Too BAD this is how statistics gets done when billion dollars of investment are at stake.

At a smaller scale, in MANY bio-science (+?) research labs around the world [including here in the States] where million dollars of research funding are at stake, 100 experiments were run but the ONE single experiment that got you a breakthrough [might very likely actually be due to mistake or accident or whatever] that fit with the publishable hypothesis got reported in prestigious scientific journals, and years later it might get discovered or NOT AT ALL…

At least, they are a little better than those 100% data fabricators=)

http://xkcd.com/882/

Yes, that is why “selection effects” must be taken account of, as they are very naturally in error statistics. Now I’m not sure what people think the consequences of the likelihood principle are for this kind of “hunting with a shotgun”.

Prof Mayo, could you please explain how one takes this into account in practice using a non-Bayesian approach?

If I recall my Jaynes correctly (no guarantee there), one should perform a Bayesian calculation by including all relevant information, which presumably includes the information that one performed a whole bunch of statistical tests. My understanding is that using the Bayesian paradigm, a hierarchical modelling approach can be used to incorporate such information. I am not aware of the best way to do this with a non-Bayesian approach. The post-hoc corrections do seem appealing, and lead to larger uncertainty intervals.

And I doubt any statistical paradigm will correct for the sort of data dredging that occurs when one tests a large number of hypothesis and chooses to report the most favourable results make use of calculations which do not include the information about the other statistical tests that were performed.

Rob: I don’t regularly return to the site of my blog commentaries or other crimes (I’m sure you can subscribe—I thought I had–, but my e-mail is a mess).
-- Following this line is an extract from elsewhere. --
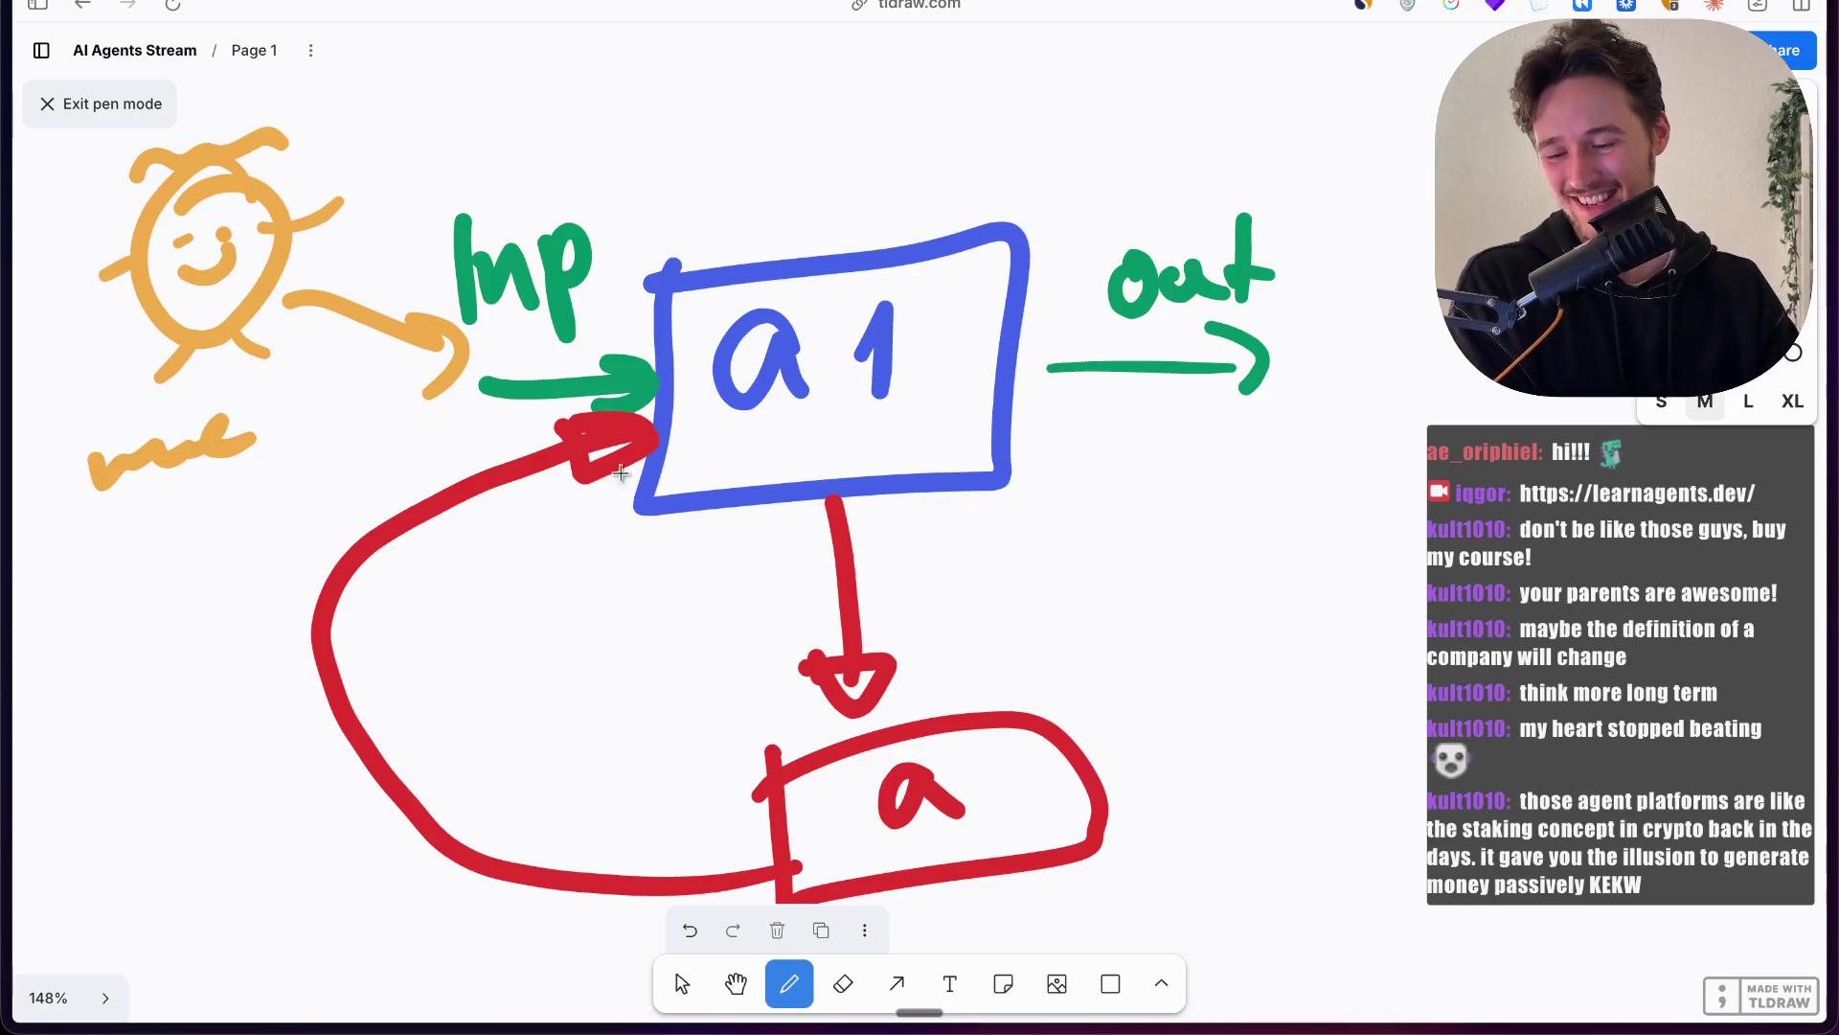
{"action": "mouse_move", "coordinate": [6, 330]}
Now I can’t tell if this is the same hypothesis tested 100 times and reporting those that are statistically significant, or 100 related hypotheses (e.g., benefits associated with a drug). It is typical in non-Bayesian inference to adjust, but differently in the different cases. That’s because the probability of finding k statistically significant test results out of 100 tests exceeds the “nominal” significance level for an individual test. The issue is related to the one of optional stopping, with tests or confidence intervals—with the proper stopping rule, guaranteed to end, even if the true value is excluded from the interval.

Given your policy of blog comments, I appreciate that you replied to my question. Thank you.